Data for processing
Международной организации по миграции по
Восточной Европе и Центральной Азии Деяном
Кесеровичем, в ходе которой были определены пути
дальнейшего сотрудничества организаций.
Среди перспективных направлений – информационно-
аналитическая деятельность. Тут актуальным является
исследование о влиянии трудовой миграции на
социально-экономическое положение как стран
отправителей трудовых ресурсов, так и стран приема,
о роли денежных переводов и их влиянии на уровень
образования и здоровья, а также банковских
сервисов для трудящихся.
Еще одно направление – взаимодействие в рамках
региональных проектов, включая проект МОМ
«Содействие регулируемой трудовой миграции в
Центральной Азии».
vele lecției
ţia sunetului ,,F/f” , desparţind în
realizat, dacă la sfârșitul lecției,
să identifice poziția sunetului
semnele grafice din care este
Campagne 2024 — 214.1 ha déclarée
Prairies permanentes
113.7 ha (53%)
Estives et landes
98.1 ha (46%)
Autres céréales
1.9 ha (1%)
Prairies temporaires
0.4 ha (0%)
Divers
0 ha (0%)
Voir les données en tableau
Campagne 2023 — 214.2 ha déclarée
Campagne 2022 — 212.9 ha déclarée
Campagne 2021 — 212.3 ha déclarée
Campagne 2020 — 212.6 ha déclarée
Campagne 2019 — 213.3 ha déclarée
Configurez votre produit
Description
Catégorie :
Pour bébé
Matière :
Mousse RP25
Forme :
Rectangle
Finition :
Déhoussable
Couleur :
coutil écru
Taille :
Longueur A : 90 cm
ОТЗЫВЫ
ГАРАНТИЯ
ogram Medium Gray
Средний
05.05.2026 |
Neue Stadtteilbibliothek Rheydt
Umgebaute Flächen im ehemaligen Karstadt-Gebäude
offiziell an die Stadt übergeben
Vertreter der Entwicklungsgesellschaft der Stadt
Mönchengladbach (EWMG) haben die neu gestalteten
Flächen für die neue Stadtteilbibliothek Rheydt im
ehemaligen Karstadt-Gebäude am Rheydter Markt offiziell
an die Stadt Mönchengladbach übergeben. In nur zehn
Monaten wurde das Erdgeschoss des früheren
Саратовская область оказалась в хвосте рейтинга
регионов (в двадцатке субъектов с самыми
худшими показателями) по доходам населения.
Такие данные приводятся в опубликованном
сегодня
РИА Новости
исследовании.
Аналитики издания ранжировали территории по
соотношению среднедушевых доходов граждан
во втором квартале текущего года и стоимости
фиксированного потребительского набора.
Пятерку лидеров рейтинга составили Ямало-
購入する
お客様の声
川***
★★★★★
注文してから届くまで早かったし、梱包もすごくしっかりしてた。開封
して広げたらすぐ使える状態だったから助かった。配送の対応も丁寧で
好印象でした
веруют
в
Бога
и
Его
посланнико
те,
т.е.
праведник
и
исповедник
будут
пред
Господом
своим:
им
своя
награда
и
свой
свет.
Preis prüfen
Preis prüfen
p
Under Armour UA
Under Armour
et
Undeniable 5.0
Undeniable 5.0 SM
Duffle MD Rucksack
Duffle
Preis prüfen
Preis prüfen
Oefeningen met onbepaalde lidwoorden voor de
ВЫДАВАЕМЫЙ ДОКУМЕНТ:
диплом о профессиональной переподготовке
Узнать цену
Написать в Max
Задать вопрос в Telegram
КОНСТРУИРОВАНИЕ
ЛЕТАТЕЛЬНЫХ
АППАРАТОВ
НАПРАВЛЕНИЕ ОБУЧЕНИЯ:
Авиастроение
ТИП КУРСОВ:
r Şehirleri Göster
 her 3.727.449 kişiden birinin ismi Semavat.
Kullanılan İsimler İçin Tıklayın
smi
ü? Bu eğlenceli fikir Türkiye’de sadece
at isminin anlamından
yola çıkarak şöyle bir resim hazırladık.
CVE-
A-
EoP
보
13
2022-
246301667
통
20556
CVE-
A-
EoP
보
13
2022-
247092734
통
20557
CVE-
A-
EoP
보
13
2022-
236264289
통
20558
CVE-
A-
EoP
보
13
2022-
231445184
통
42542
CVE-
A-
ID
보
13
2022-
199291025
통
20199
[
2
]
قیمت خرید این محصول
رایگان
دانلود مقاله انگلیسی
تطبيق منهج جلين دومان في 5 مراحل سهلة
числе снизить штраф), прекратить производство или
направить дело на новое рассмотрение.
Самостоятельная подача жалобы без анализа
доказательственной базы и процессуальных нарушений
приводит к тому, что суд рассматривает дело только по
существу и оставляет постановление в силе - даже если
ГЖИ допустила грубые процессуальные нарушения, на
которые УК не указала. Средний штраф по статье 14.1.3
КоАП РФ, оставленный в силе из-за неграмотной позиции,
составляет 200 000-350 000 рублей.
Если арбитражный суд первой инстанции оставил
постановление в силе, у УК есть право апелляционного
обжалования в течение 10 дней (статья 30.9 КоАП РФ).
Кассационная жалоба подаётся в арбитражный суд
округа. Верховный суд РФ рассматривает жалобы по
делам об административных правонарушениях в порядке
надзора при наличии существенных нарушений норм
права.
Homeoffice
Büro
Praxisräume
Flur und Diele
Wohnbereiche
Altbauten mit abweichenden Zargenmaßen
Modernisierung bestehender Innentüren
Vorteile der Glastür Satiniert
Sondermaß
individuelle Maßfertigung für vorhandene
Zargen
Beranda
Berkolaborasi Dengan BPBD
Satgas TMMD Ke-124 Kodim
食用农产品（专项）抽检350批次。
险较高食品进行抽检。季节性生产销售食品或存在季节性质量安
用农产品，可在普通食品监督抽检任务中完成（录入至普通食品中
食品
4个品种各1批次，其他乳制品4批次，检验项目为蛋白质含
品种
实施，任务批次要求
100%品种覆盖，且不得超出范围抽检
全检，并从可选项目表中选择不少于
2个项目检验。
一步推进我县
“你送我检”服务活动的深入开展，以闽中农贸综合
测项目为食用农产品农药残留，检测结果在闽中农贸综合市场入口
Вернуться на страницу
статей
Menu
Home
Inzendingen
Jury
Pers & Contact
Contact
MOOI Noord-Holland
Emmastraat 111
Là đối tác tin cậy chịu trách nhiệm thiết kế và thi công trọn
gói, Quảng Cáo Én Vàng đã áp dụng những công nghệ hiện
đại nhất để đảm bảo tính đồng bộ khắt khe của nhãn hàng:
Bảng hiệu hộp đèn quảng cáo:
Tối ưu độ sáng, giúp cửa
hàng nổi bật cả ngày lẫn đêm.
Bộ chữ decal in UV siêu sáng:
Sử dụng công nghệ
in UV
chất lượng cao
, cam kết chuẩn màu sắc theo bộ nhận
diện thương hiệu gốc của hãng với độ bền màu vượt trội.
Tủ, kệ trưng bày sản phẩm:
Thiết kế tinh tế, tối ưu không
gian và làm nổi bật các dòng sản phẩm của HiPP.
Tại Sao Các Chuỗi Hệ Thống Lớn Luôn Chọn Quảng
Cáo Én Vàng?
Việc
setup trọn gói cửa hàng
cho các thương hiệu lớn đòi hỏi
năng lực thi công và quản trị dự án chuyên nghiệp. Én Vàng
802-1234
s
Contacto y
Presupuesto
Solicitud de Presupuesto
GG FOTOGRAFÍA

Work to be completed
Lines above that have "Mönchengladbach": copy each of them.

Answer below
Mönchengladbach (EWMG) haben die neu gestalteten
an die Stadt Mönchengladbach übergeben. In nur zehn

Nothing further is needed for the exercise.